ACTION ITEM:
Extend the forum thread about choosing a GPS/depth finder combo, picking up after its last sentence.

START EXTRACTED TEXT

# looking for input on a new GPS/depth combo



## TomFL (Oct 2, 2007)

Looking for input on a new larger-screen (7" +) size GPS/depth finder combo. Looking for a good, solid, RELIABLE unit that's user-friendly for a non-techy guy like me.

I have a budget of about $1,500 max.

I've been a lowrance fan for years but have heard other brands have become more popular out there so am open to input.

Also, I've seen a lot of hype about the new side-imaging sonar but have never experience them first hand. Anyone have any real-world experience with this technology and would you consider it worth the extra cost?


----------



## Brett (Jul 16, 2008)

You planning on taking up deep-jigging?


----------



## TomFL (Oct 2, 2007)

> You planning on taking up deep-jigging?


No, smarty-pants, I'm taking up free-diving for sunken treasure. Want to be sure I'm right on top of the treasure so I don't have to hold my breath so long swimming around looking for the exact spot. Remember, the way down is easy, the way up is the hard part! 

I might also use it for fishing too... 

-T


----------



## The_Skiff_Shop (Oct 28, 2008)

I'm not a Lowrance fan but the new "HDS" stuff is really cool especially with it's side imaging.  Shop around but I think the plus 7 screen with side imaging is going to blow your budget.  If I remember, the side image ducer is close to $600 alone.  I'm pretty sure the unit features are all the same except for screen size. You might try "scuba steve".  He has historically had great pricing and service.


----------



## TomFL (Oct 2, 2007)

> I'm not a Lowrance fan but the new "HDS" stuff is really cool especially with it's side imaging.  Shop around but I think the plus 7 screen with side imaging is going to blow your budget.  If I remember, the side image ducer is close to $600 alone.  I'm pretty sure the unit features are all the same except for screen size. You might try "scuba steve".  He has historically had great pricing and service.


Street prices on the Hummingbird 898c SI are around $1300 or so, that unit and HB themselves seems like a popular item these days. Hearing more good stuff about their units and their CS the more I read.

-T


----------



## TomFL (Oct 2, 2007)

Here's an update on what I've found so far in the hopes that it might help someone else down the line.

I thoroughly fondled both the Garmin 740S and the Humminbird 898C si as well as the 998c si units, and played briefly with the Lowrance HDS units. 

Hands down in terms of simplicity and ease of use the Garmin wins. No contest. Touch screen, nice interphase, easy to get to where you want to go. However, there is no side-scanning sonar option, which is the main thing I'm looking for in a new unit. Also, if you call customer service, there was a minimum of a 30-35 minute wait each time I tried. No joke!

The Lowrance units a simple search of reviews will tell you why I passed. Seems they have a terrible quality control system in place, and I hate to state that as I've been using an LMS M68c Smap unit for about 5 years and never had an issue. Just didn't want to shell out mega-bucks and wind up with issues.

So, as you might have figured out, I broke down and bought the Humminbird. Not because it's the easiest to use, but because it has the side-scan sonar (my main interest), free updates from humminbird, and good customer service (I know, I called a few times to check).

END EXTRACTED TEXT
START SOURCE DATA

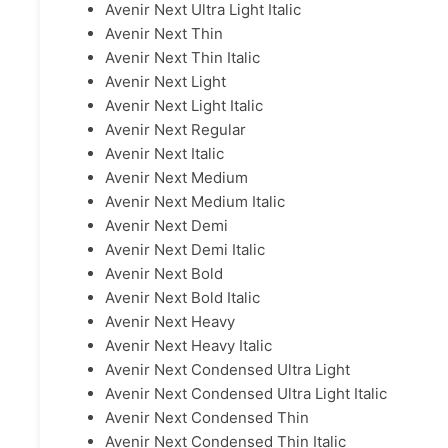
Avenir Next Ultra Light Italic
Avenir Next Thin
Avenir Next Thin Italic
Avenir Next Light
Avenir Next Light Italic
Avenir Next Regular
Avenir Next Italic
Avenir Next Medium
Avenir Next Medium Italic
Avenir Next Demi
Avenir Next Demi Italic
Avenir Next Bold
Avenir Next Bold Italic
Avenir Next Heavy
Avenir Next Heavy Italic
Avenir Next Condensed Ultra Light
Avenir Next Condensed Ultra Light Italic
Avenir Next Condensed Thin
Avenir Next Condensed Thin Italic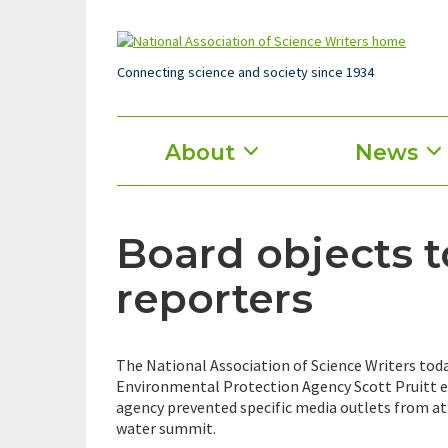
Skip
to
main
content
Connecting science and society since 1934
Main
About
News
menu
Board objects 
reporters
The National Association of Science Writers today
Environmental Protection Agency Scott Pruitt e
agency prevented specific media outlets from at
water summit.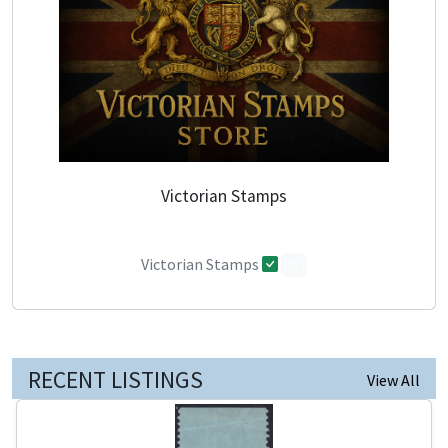
Victorian Stamps
Victorian Stamps
0
RECENT LISTINGS
View All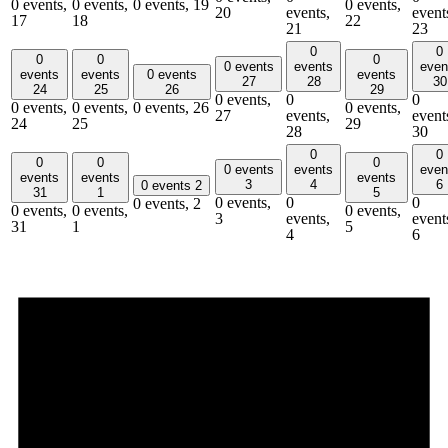
0 events,
0 events,
0 events,
19
0 events,
20
events,
event
17
18
22
21
23
0
0
0
0
0
0 events
events
even
events
events
0 events
events
27
28
30
24
25
26
29
0 events,
0
0
0 events,
0 events,
0 events,
26
0 events,
27
events,
event
24
25
29
28
30
0
0
0
0
0
0 events
events
even
events
events
events
3
4
6
0 events
2
31
1
5
0 events,
0
0
0 events,
2
0 events,
0 events,
0 events,
3
events,
event
31
1
5
4
6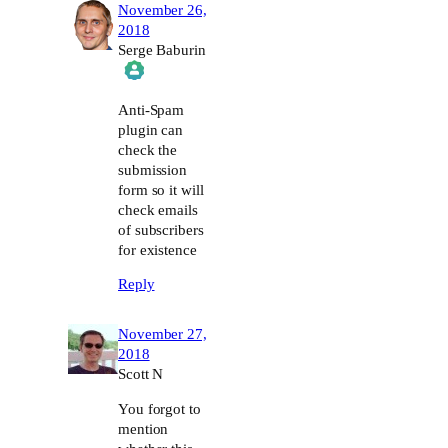
November 26,
2018
Serge Baburin
The Real Person Badge!
Anti-Spam
plugin can
check the
Anti-Spam by CleanTalk
submission
form so it will
check emails
of subscribers
for existence
Reply
November 27,
2018
Scott N
You forgot to
mention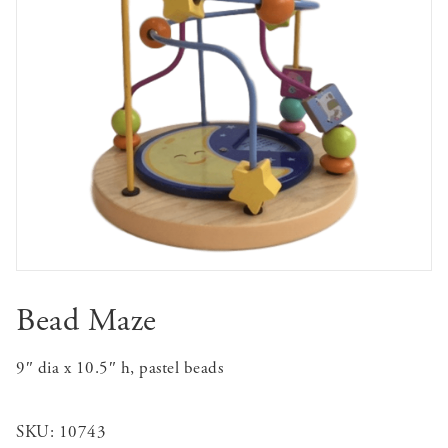
Bead Maze
9″ dia x 10.5″ h, pastel beads
SKU:
10743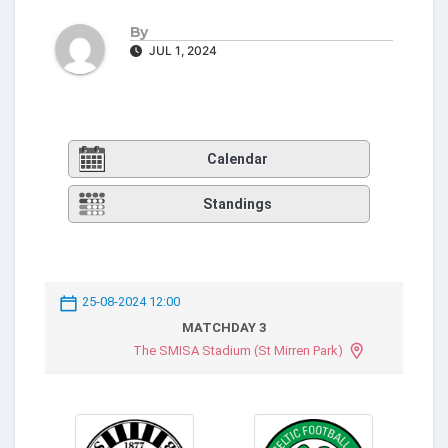
By
JUL 1, 2024
Calendar
Standings
25-08-2024 12:00
MATCHDAY 3
The SMISA Stadium (St Mirren Park)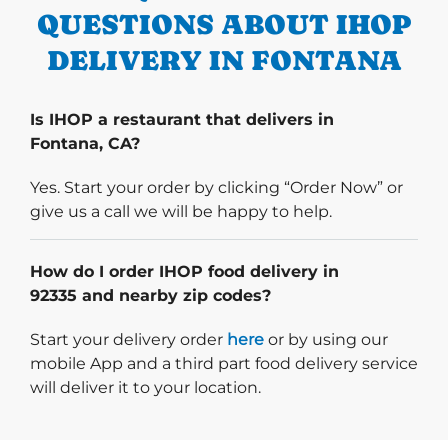
QUESTIONS ABOUT IHOP
DELIVERY IN FONTANA
Is IHOP a restaurant that delivers in
Fontana, CA?
Yes. Start your order by clicking “Order Now” or
give us a call we will be happy to help.
How do I order IHOP food delivery in
92335 and nearby zip codes?
Start delivery order. Click
Start your delivery order
here
or by using our
mobile App and a third part food delivery service
will deliver it to your location.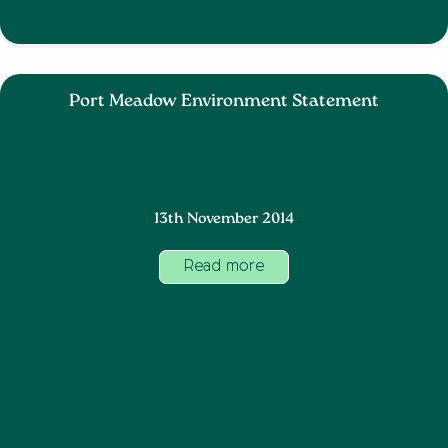
Port Meadow Environment Statement
13th November 2014
Read more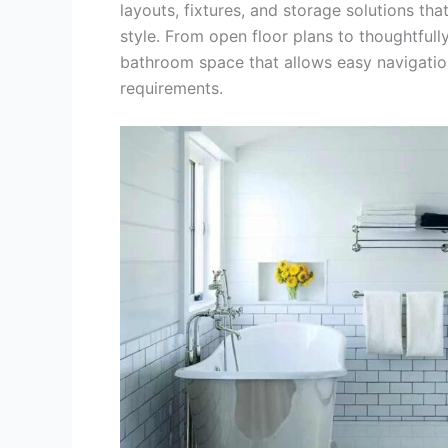
layouts, fixtures, and storage solutions t
style. From open floor plans to thoughtfull
bathroom space that allows easy navigation
requirements.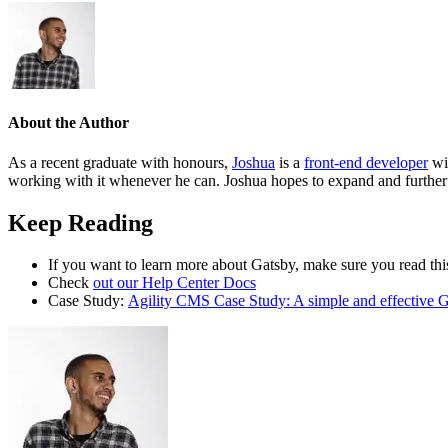
About the Author
As a recent graduate with honours,
Joshua
is a
front-end developer
wit
working with it whenever he can. Joshua hopes to expand and further 
Keep Reading
If you want to learn more about Gatsby, make sure you read this
Check
out our Help Center Docs
Case Study:
Agility CMS Case Study: A simple and effective G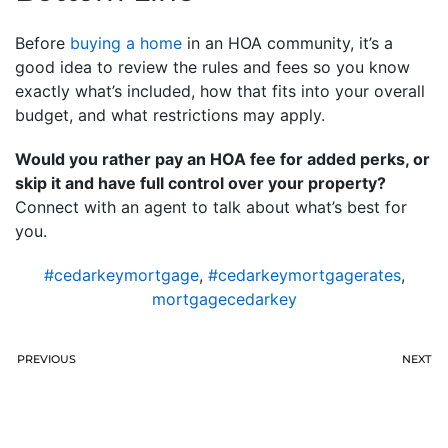
Before
buying a home
in an HOA community, it’s a
good idea to review the rules and fees so you know
exactly what’s included, how that fits into your overall
budget, and what restrictions may apply.
Would you rather pay an HOA fee for added perks, or
skip it and have full control over your property?
Connect with an agent to talk about what’s best for
you.
#cedarkeymortgage
,
#cedarkeymortgagerates
,
mortgagecedarkey
PREVIOUS
NEXT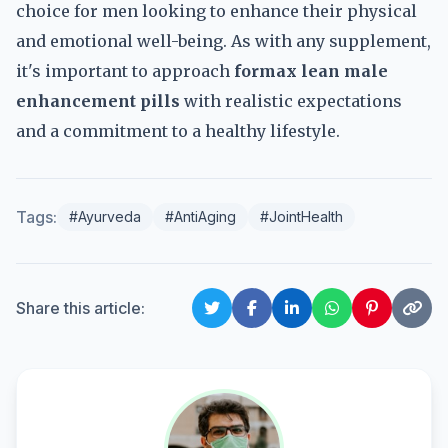
choice for men looking to enhance their physical
and emotional well-being. As with any supplement,
it's important to approach
formax lean male
enhancement pills
with realistic expectations
and a commitment to a healthy lifestyle.
Tags:
#Ayurveda
#AntiAging
#JointHealth
Share this article: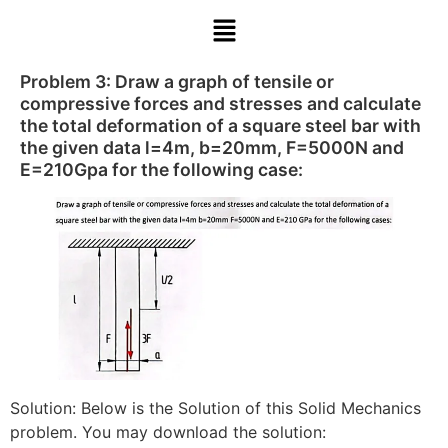
Problem 3: Draw a graph of tensile or
compressive forces and stresses and calculate
the total deformation of a square steel bar with
the given data l=4m, b=20mm, F=5000N and
E=210Gpa for the following case:
Solution: Below is the Solution of this Solid Mechanics
problem. You may download the solution: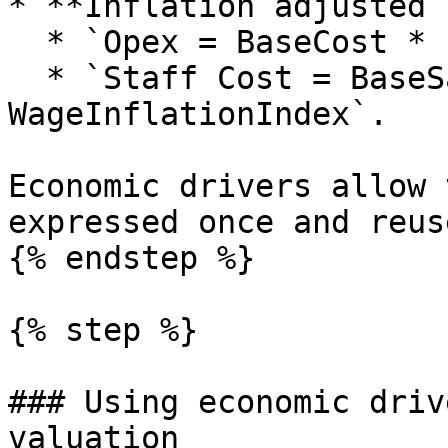
* **Inflation adjusted 
  * `Opex = BaseCost * InflationIndex`.

  * `Staff Cost = BaseSalary * 
WageInflationIndex`.

Economic drivers allow 
expressed once and reus
{% endstep %}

END SOURCE DATA

RESPONSE TO THIS EXERCISE:
I choked up the extra cash and picked up the 998c SI unit, which has a larger screen so my old eyes don't have to work so hard to see all the stuff the side sonar picks up. 

Will post up a report in the next few days on the unit once I have it installed and get to fididdle with it a bit. 

-T


----------



## makin moves (Mar 20, 2010)

any updates on your gps/depth combo my mom and dad are having ankona build them a boat and want one on the new boat ,same story need big screen and easy to use thanks


----------



## TomFL (Oct 2, 2007)

So far I'm really impressed with the unit. Some of the things I like: big screen, super-clear graphics, and the side-scanning sonar. 

It's so sensitive I'm able to actually pick up skeg marks in the shallow channels, they show up clear as day. 

I've been able to mark schools of bait off to the sides when looking for greenies off the beaches. That's cool, and a nice touch when we've always had to either find them "flecking" at the surface or drive directly over the top of them. 

Here's what I am having some difficulty with, and please keep in mind it might be me and my lack of knowledge with the unit so far: the screen gets hard to read around mid-day. But just the depthfinder portion, not the map portion. So it might be an adjustment. Just by the time the sun gets that high, I'm not really using the depthfinder portion so I haven't fiddled with it to correct it. 

So far I really like the unit. It is pretty easy to use the more and more time I have on it. 

-T


----------



## DuckNut (Apr 3, 2009)

> it might be me


 I will agree with that.


----------



## Brett (Jul 16, 2008)

Polarized sunglasses can make reading some displays difficult
when viewed at certain angles.


----------



## RShrimp (Jun 18, 2010)

> Polarized sunglasses can make reading some displays difficult
> when viewed at certain angles.


While I totally agre with this statement, you would think that a marine depth finder/gps screen maker would "have a clue " that when you are in a boat you are going to be wearing polarized glasses and choose a screen type that minimizes this effect. (I have found that Garmin screens are easy to read with polarized glasses and some others(magellan for one) are not.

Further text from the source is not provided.